Collected data entries —
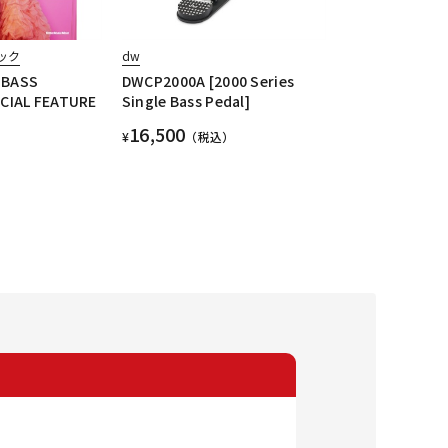
ック
dw
BASS
DWCP2000A [2000 Series
CIAL FEATURE
Single Bass Pedal]
16,500
¥
（税込）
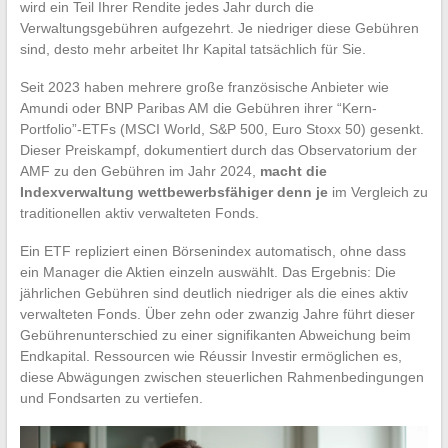
wird ein Teil Ihrer Rendite jedes Jahr durch die
Verwaltungsgebühren aufgezehrt. Je niedriger diese Gebühren
sind, desto mehr arbeitet Ihr Kapital tatsächlich für Sie.
Seit 2023 haben mehrere große französische Anbieter wie
Amundi oder BNP Paribas AM die Gebühren ihrer “Kern-
Portfolio”-ETFs (MSCI World, S&P 500, Euro Stoxx 50) gesenkt.
Dieser Preiskampf, dokumentiert durch das Observatorium der
AMF zu den Gebühren im Jahr 2024,
macht die
Indexverwaltung wettbewerbsfähiger denn je
im Vergleich zu
traditionellen aktiv verwalteten Fonds.
Ein ETF repliziert einen Börsenindex automatisch, ohne dass
ein Manager die Aktien einzeln auswählt. Das Ergebnis: Die
jährlichen Gebühren sind deutlich niedriger als die eines aktiv
verwalteten Fonds. Über zehn oder zwanzig Jahre führt dieser
Gebührenunterschied zu einer signifikanten Abweichung beim
Endkapital. Ressourcen wie Réussir Investir ermöglichen es,
diese Abwägungen zwischen steuerlichen Rahmenbedingungen
und Fondsarten zu vertiefen.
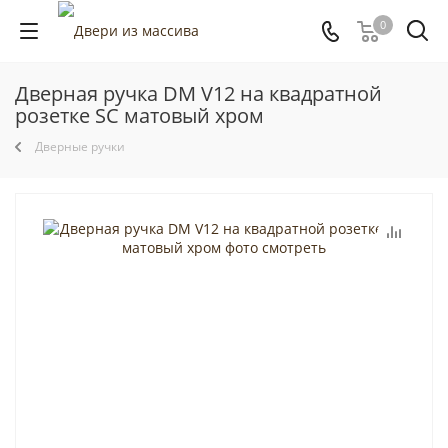
0
Дверная ручка DM V12 на квадратной
розетке SC матовый хром
Дверные ручки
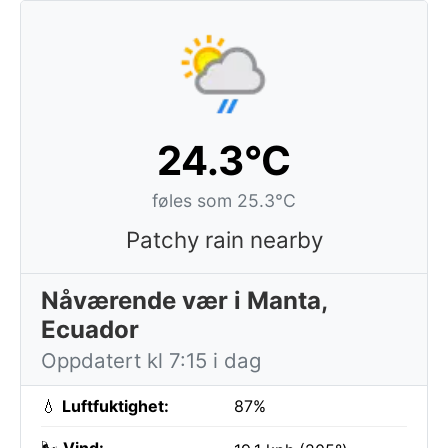
24.3°C
føles som 25.3°C
Patchy rain nearby
Nåværende vær i Manta,
Ecuador
Oppdatert kl 7:15 i dag
💧
Luftfuktighet:
87%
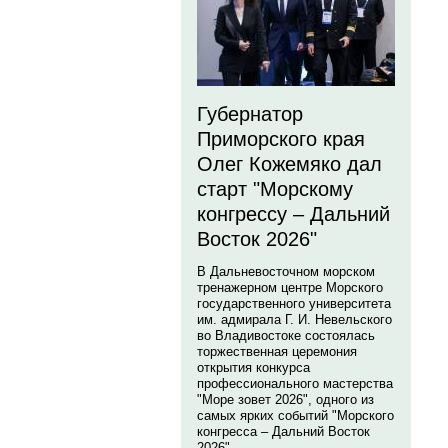
Губернатор
Приморского края
Олег Кожемяко дал
старт "Морскому
конгрессу – Дальний
Восток 2026"
В Дальневосточном морском
тренажерном центре Морского
государственного университета
им. адмирала Г. И. Невельского
во Владивостоке состоялась
торжественная церемония
открытия конкурса
профессионального мастерства
"Море зовет 2026", одного из
самых ярких событий "Морского
конгресса – Дальний Восток
2026".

PROBLEM DESCRIPTION — Set down, word for word, every line from the line that holds "торжественная церемония" to the end of the entries above, including both ends.

RESULT —
торжественная церемония
открытия конкурса
профессионального мастерства
"Море зовет 2026", одного из
самых ярких событий "Морского
конгресса – Дальний Восток
2026".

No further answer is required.